I had worried a little about Mailer’s age, having heard that he is pretty hard of hearing now, and that his eyesight is poor. And in fact, the sturdy, barrel-chested man I’d seen in photographs was not the one who walked—very slowly, on two canes—onto the stage at the Crest Theater yesterday (to a sellout crowd of a thousand who had chosen this event over the Super Bowl).

But what I found, the moment we began to talk, was a man still in possession of fierce intelligence, wit and energy—a sparring partner, if ever there was one. We had a great time talking, and could have gone on a lot longer if he hadn’t had another engagement in San Francisco, and I, a plane to catch, to Guatemala.

So—less than eighteen hours later—my high heels are packed away and I’m back in my bathing suit, meditating on the volcano out my window and making final preparations for the arrival of the twenty-seven writing students (and one other teacher—my great friend Bob Bausch) who will be joining me here, this Saturday. If you are among those who sometimes consider attending one of my Guatemala workshops, I want to urge you to try and make it, next time. I know we’re going to have an astonishing week.
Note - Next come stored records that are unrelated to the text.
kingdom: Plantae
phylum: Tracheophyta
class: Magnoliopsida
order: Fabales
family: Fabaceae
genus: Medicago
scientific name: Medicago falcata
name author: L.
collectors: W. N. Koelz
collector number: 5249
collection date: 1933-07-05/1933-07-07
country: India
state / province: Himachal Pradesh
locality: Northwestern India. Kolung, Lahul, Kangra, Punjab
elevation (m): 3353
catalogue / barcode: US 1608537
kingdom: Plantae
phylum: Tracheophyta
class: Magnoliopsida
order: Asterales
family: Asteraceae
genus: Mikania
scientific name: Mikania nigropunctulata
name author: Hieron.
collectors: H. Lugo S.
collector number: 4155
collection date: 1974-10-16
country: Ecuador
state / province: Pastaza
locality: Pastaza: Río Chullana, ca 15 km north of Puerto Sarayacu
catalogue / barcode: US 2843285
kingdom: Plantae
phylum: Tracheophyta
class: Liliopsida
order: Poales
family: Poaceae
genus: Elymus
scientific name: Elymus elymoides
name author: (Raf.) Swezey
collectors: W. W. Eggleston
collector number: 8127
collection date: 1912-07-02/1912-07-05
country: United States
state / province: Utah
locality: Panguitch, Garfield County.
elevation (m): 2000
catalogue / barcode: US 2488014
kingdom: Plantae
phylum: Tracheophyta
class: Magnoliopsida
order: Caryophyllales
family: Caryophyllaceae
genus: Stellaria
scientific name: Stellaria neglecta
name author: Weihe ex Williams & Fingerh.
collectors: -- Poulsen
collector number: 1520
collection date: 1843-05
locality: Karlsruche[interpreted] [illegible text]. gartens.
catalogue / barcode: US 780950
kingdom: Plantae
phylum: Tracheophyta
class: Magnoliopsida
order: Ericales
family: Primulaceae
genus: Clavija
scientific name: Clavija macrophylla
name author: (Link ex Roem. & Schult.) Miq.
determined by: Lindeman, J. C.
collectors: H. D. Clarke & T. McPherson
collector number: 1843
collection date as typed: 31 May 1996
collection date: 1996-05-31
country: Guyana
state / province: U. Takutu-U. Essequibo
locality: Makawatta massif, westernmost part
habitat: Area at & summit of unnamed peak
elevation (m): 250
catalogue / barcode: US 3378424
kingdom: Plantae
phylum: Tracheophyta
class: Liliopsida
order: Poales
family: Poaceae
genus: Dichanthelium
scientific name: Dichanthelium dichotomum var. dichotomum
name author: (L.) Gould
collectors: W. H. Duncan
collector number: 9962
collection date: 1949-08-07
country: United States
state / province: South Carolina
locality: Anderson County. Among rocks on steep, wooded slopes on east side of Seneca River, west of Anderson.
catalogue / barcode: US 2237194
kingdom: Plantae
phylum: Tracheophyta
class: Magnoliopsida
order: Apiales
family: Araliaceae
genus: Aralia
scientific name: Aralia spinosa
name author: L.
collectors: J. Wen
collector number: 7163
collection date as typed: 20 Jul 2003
Once again, I am sharing with you a piece of writing of mine. This time it’s an essay I call Your Friend Always, and it’s part of a collection that comes out this month, with Doubleday, titled Mr. Wrong, edited by Harriet Brown—pieces by twenty-five women writers, on relationships with men that proved to be a less than great idea. This essay also appears in the current (February) issue of Vogue Magazine.

So there you have it. A little Mr. Wrong, a little Norman Mailer. I think I’ll leave you with something he said to me, in Sacramento yesterday, when I asked what it was like for him—a former boxer, a famous brawler and a man who exemplified a certain kind of macho virility—to find himself leaning on those two canes, and straining to hear my voice.

“I think of myself as something like a freighter,” he said, “moving slowly through rough seas to my destination. I have had to throw some things overboard, to lighten the load—knees first, then hearing, now it’s sight.

“They can all go, so long as I hold onto this,” he said, pointing to his head, his fearsome brain.

The new book may not be his last, by the way. He hopes he has a couple more left. To that end, he works every day. His chief concern, that afternoon: a cut on his thumb, incurred when he picked up the wrong end of his razor. Luckily, however, not his writing hand.

Off I go to dive into Lake Atitlan. I hope you enjoy the story. (Every word is true, sad to say.)